Tuesday, June 1, 2010

Goodbye Louise Bourgeois

The artist Louise Bourgeois passed away yesterday at the age of 98. I was fortunate to see some of her work last year at the Corcoran Gallery of Art in Washington DC. At one point in her career, she made a series of gigantic spider mama's with long spindly legs and a big sack of babies hanging from the fulcrum where the legs gathered into a head. In other pieces, she created "rooms" from tall pieces of wood hinged together door like with tiny windows to peer into. There she lay objects evocative of female spaces, lace, white gloves, marbled hands, a sewing basket, and then the smear of blood on a wall, a heart, a syringe. In her art, she sought to find the trembling safety of unsafe places, emotions, situations.
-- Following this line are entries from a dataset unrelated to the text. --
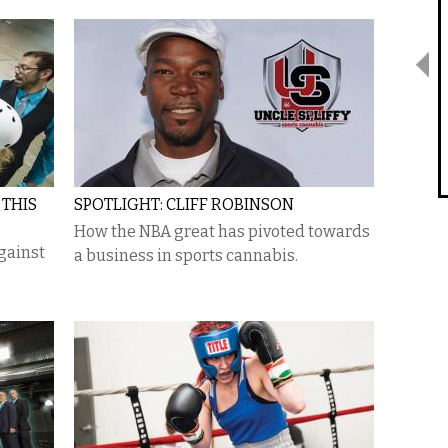
 THIS
SPOTLIGHT: CLIFF ROBINSON
How the NBA great has pivoted towards
against
a business in sports cannabis.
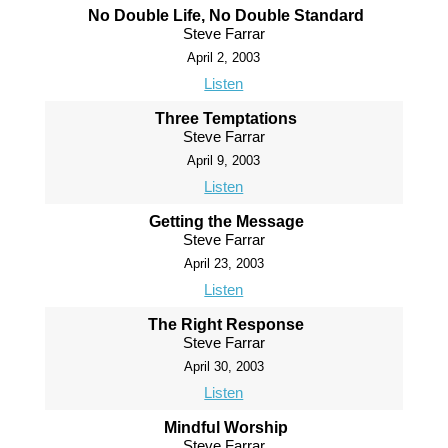
No Double Life, No Double Standard
Steve Farrar
April 2, 2003
Listen
Three Temptations
Steve Farrar
April 9, 2003
Listen
Getting the Message
Steve Farrar
April 23, 2003
Listen
The Right Response
Steve Farrar
April 30, 2003
Listen
Mindful Worship
Steve Farrar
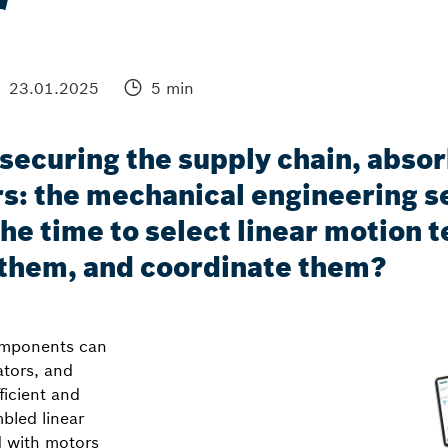
r
23.01.2025
5 min
ecuring the supply chain, absor
s: the mechanical engineering se
 the time to select linear motio
 them, and coordinate them?
components can
ators, and
ficient and
bled linear
d with motors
There were many many years when she was ignored by the "Art" world, because women weren't taken seriously as anything, let alone artists. But, she pressed on with beautiful sculptures in marble and bronze. "Arch of Hysteria," shows a body flung into a wildly arching back bend, the head severed from the neck (see the NYT obit for this).

Her work evokes in me feelings of wonder, vulnerability, strength, surrender. And a strong desire to embrace things ignored, forgotten, left behind; the beating heart, the spider's egg case, my father's voice.